Хессенфилд чувствовал это; он был от меня в восторге и вел себя отнюдь не как насильник, хотя этого можно ожидать в подобных обстоятельствах. Казалось, он думал только о том, чтобы доставить мне удовольствие.

Он сказал, что я просто чудо, ему ни с кем не было так хорошо. Он шептал в темноте, что влюбился в меня. Я молчала, потому что, хоть мне было стыдно, я испытала полное удовлетворение.

Я и Хессенфилд оказались в таком же согласии, какое было у меня с Бо. Нас переполняла чувственность, и мы делились ею. Он вел себя со мной, как нежный любовник, и я простила ему его грубость.

Едва забрезжил свет, как он подошел к окну. Он высматривал в море корабль.
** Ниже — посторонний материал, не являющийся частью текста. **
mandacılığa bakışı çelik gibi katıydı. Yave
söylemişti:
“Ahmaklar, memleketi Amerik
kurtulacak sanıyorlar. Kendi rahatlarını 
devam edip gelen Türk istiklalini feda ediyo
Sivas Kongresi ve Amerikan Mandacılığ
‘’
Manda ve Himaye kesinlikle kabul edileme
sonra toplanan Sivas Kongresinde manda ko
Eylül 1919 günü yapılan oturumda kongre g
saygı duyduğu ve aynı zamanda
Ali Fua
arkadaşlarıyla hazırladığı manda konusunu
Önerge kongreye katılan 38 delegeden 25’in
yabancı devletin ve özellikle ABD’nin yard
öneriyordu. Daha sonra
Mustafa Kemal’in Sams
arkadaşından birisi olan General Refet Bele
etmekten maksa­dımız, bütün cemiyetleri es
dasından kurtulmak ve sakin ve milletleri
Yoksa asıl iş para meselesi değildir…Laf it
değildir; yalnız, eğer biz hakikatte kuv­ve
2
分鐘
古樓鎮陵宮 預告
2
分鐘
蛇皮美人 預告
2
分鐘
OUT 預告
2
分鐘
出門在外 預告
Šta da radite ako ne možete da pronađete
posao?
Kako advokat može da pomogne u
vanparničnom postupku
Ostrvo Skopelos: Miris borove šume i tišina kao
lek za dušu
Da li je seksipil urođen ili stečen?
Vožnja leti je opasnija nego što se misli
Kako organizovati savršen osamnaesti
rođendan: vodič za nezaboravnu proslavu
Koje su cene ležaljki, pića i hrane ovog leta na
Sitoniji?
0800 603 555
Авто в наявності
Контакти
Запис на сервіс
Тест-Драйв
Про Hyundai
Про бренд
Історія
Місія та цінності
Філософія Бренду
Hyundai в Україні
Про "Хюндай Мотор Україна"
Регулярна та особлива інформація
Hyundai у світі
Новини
— Их нет, — вздохнул он почти с облегчением в голосе.

* * *

Прошел еще день, который казался очень долгим. Все ждали прибытия корабля. Я перевязала раны генералу. Джентльмены, очевидно, сочли, что я умею делать это лучше, чем кто-либо из них, и с молчаливого согласия возложили на меня эту заботу.

Генерал не совсем понимал, где находится, и потому не задавался вопросами о причине моего присутствия. Я была рада этому. Закончив перевязку, я пошла на кухню, чтобы приготовить еду для всей компании. Мне потребовалось только выставить ее на стол, ибо те, кому принадлежал этот дом, в избытке запаслись провиантом.

Все утро я испытывала неловкость, встречаясь взглядом с Хессенфилдом. Похоже, он прекрасно понимал, что я чувствую, и мне стоило большого труда изображать возмущенную насилием пленницу. Он догадывался, что мною владеет страсть, и был достаточно опытен, чтобы оценить мою натуру. В какой-то момент он подошел ко мне сзади, обнял, прижал к себе, и я почувствовала, как он целует меня в ухо. Он вел себя, как настоящий любовник, и это меня смущало.

Мне было неудобно смотреть в лицо другим, ведь все знали, что произошло. Хессенфилд, без сомнения, пользовался у них репутацией ловеласа: воспитанник Бо.

Он научил меня кое-чему: я поняла, что нуждалась не в Бо, а просто в мужчине, который мог бы удовлетворить меня, проделав со мной все то же, что и Бо.

Наступила ночь, и мы снова остались наедине. Он прижал меня к себе и сказал:

— Как хорошо, что корабль сегодня не пришел…

— Глупый ты человек, — ответила я. — С каждым днем нам грозит все большая опасность.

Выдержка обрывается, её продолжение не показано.